I would suggest it for indie rigs


----------



## Wellston (Dec 28, 2000)

As mentioned in another post. Bob Braendle from Great Lakes Flyfishing is a wealth of info for anything switch/spey fishing. I picked up a 11' 7wt. switch rod, RIO Switch and Scandi short versitip lines from him last fall. (Switch Chucker wasn't out yet)

Hopefully I'll have more time to use the set ups this fall/spring. There's a lot of options out there depending on where you fish and the size of the streams. This seemed to work best for my needs.
Jim


----------



## jjc155 (Oct 16, 2005)

I run a rio grip shooter running line and a SA skagit extreme in 440grns in floating or intermediate (I have both) and various MOW and IMOW tips for swinging flys here in michigan and ohio,pennslyvania and New York 

I also have a SA steelhead taper line on another spool for running Indy rigs. 

This is with my ross reach 11'9 7wt switch. This set up handles chrome very well. 

It has been my experience that the all in one lines do not cast,mend or fish anywhere near as well as running a shooting head type system. If you can get to a good shop that will let you cast several differnt heads on YOUR rod in a river. Same rod with different casters may cast a different grn head better than another. 

Hope this helps
J-


----------



## Boozer (Sep 5, 2010)

Here's an idea...

Bring your rod and try lines before you buy.
● ● ●
_WHAT TO DO_.
A – Please rewrite the forum thread on switch rod lines from "Hopefully I'll have" up to and including "running Indy rigs.", replacing "intermediate" with "sinking".
B – Name every username that heads a post in the forum thread on switch rod lines.
The listing that comes next is from a separate source.

_INPUT DATA_.
● ● ●
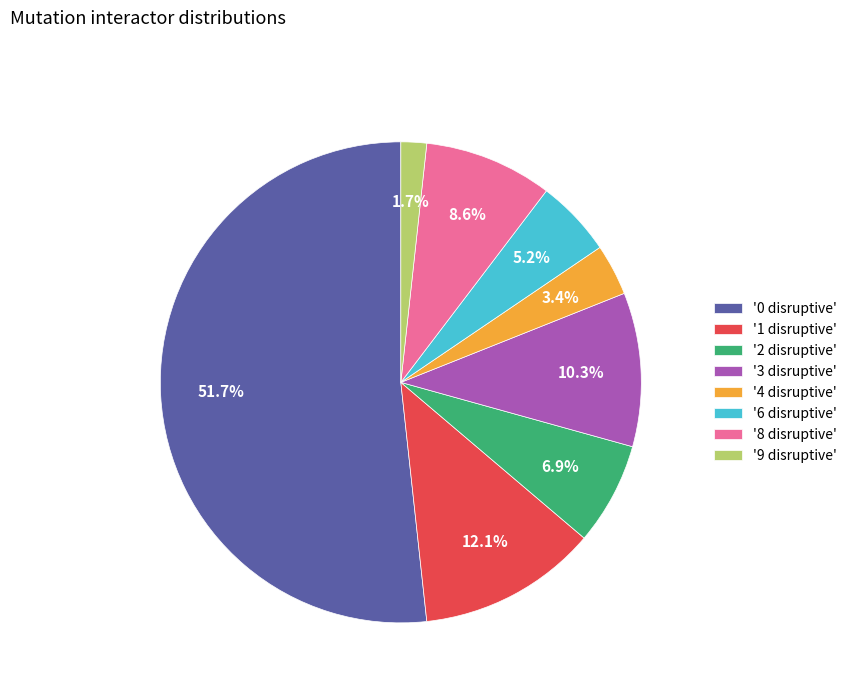

Rank the categories by value from lowest to highest.

'9 disruptive', '4 disruptive', '6 disruptive', '2 disruptive', '8 disruptive', '3 disruptive', '1 disruptive', '0 disruptive'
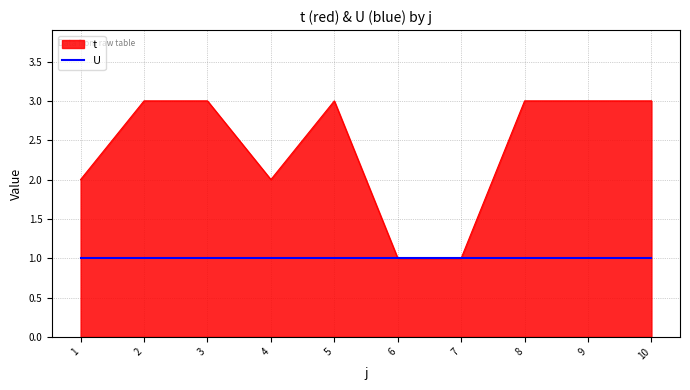

What value does the t series have at 8?

3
● ● ●
_EXERCISE RESPONSES_.
A –
Hopefully I'll have more time to use the set ups this fall/spring. There's a lot of options out there depending on where you fish and the size of the streams. This seemed to work best for my needs.
Jim


----------



## jjc155 (Oct 16, 2005)

I run a rio grip shooter running line and a SA skagit extreme in 440grns in floating or sinking (I have both) and various MOW and IMOW tips for swinging flys here in michigan and ohio,pennslyvania and New York 

I also have a SA steelhead taper line on another spool for running Indy rigs.

B – Wellston, jjc155, Boozer